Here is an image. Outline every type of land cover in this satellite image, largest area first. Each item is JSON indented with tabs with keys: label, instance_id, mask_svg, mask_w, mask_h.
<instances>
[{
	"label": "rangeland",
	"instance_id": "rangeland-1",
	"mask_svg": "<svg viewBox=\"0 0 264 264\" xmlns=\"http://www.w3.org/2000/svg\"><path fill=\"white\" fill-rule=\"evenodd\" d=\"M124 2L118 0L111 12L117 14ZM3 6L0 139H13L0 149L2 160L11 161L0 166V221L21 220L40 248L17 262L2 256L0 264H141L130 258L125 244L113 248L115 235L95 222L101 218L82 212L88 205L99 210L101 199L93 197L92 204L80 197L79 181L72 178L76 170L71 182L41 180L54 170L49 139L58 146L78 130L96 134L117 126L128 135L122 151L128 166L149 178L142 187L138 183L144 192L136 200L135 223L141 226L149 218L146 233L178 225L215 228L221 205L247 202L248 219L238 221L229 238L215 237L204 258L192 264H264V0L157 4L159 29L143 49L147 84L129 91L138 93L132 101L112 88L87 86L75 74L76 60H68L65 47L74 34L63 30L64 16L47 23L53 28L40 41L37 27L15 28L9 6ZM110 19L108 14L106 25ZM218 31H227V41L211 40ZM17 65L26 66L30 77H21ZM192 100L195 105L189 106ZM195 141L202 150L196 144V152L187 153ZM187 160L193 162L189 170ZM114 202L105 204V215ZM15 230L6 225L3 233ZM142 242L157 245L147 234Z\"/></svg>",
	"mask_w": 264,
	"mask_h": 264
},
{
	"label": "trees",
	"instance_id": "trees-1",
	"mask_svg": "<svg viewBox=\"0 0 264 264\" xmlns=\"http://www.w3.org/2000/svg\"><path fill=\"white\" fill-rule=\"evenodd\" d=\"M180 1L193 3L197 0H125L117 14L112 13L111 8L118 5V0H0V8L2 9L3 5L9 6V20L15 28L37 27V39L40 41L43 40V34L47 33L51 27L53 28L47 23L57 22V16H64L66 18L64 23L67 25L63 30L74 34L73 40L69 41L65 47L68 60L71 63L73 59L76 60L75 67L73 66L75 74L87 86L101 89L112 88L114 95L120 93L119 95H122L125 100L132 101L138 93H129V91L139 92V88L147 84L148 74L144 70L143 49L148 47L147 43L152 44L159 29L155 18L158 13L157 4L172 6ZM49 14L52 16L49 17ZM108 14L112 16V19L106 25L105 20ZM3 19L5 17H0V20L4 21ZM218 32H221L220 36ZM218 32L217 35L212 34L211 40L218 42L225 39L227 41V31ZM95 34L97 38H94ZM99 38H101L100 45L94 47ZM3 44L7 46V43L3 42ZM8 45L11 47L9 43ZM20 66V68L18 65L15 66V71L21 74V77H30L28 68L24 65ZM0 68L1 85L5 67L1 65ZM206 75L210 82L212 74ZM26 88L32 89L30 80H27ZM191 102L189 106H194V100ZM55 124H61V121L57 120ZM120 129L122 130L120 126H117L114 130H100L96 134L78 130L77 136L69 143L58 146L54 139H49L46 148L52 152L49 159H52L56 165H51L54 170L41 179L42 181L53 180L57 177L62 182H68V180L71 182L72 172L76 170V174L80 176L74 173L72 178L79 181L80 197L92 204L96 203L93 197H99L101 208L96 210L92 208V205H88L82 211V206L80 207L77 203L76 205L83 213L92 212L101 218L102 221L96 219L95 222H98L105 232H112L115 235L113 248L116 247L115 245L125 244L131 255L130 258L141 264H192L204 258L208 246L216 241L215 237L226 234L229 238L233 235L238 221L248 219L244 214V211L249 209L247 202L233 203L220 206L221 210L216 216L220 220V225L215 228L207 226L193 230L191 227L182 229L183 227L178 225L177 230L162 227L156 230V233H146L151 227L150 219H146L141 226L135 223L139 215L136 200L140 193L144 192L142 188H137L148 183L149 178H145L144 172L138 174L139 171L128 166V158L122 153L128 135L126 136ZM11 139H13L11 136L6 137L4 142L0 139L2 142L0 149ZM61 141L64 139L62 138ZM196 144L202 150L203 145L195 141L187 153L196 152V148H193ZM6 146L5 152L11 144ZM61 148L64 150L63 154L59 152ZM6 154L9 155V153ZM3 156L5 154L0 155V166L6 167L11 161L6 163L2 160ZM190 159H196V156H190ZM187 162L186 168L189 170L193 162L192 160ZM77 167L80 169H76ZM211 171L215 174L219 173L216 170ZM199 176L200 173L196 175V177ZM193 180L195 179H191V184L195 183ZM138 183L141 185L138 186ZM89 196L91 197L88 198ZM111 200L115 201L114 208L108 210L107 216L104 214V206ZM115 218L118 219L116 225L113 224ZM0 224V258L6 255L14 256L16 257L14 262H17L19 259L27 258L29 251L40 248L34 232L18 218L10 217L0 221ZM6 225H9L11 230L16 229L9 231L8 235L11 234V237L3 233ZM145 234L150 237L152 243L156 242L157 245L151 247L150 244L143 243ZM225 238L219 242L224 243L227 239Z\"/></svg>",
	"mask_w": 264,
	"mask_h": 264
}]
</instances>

• **TASK OBJECTIVE**:
Copy out each line of the records that contains the string "rangeland".

• **FINAL ANSWER**:
	"label": "rangeland",
	"instance_id": "rangeland-1",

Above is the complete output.